Frequently asked questions
- What is a covered call on ICE?
- A covered call on ICE is the covered call strategy applied to ICE (stock). The strategy is structurally neutral to slightly bullish: A covered call pairs long stock with a short out-of-the-money call, collecting premium and capping upside above the short strike in exchange for income. With ICE stock trading near $154.81, the strikes shown on this page are snapped to the nearest listed ICE chain strike and the premiums come straight from the end-of-day bid/ask midpoint.
- How are ICE covered call max profit and max loss calculated?
- Max profit equals short-strike minus cost basis plus premium times 100; max loss is cost basis minus premium (at zero). Breakeven is cost basis minus premium. For the ICE covered call priced from the end-of-day chain at a 30-day expiry (ATM IV 23.85%), the computed maximum profit is $1,111.50 per contract and the computed maximum loss is -$15,387.50 per contract. Live intraday quotes will differ as the chain moves through the trading session.
- What is the breakeven for a ICE covered call?

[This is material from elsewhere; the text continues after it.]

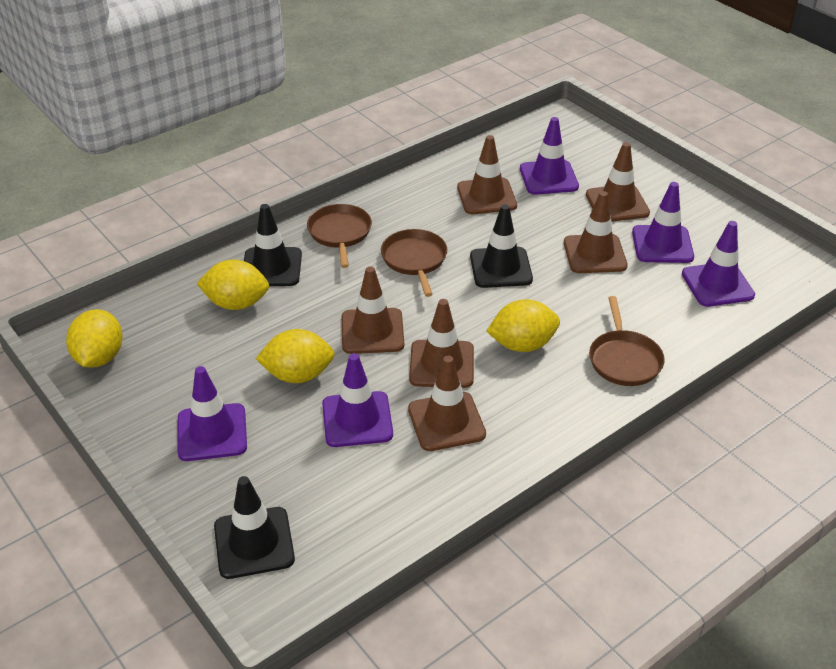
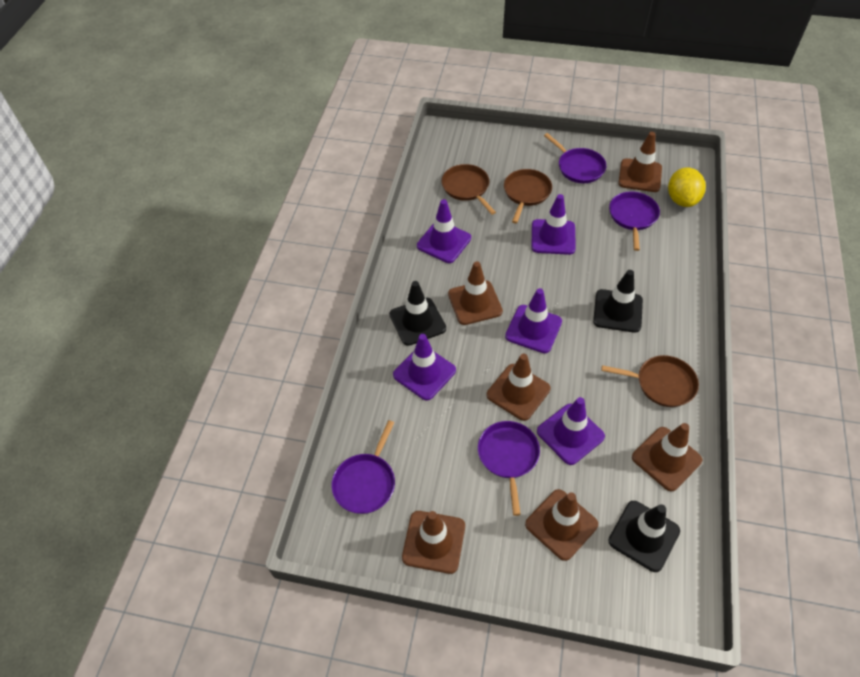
purple pan: 0 -> 4
yellow lemon: 4 -> 1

- The breakeven for the ICE covered call priced on this page is roughly $153.89 at expiration, derived from end-of-day chain premiums. Breakeven is the underlying price at which the strategy's P&L crosses zero ignoring transaction costs and assignment risk. The current ICE market-implied 1-standard-deviation expected move is approximately 6.84%; if the move sits well outside the breakeven distance, the structure's risk-reward becomes correspondingly tighter.
- When should you consider a covered call on ICE?
- Covered calls on ICE are an income strategy run on existing ICE stock positions; traders typically sell calls at 25-35 delta with 30-45 days to expiration to balance premium against upside cap.
- How does current ICE implied volatility affect this covered call?
- ICE ATM IV is at 23.85% with IV rank near 50.98%, which is mid-range against its 1-year history. Strategy selection depends more on directional thesis and expected move than on a strong IV signal.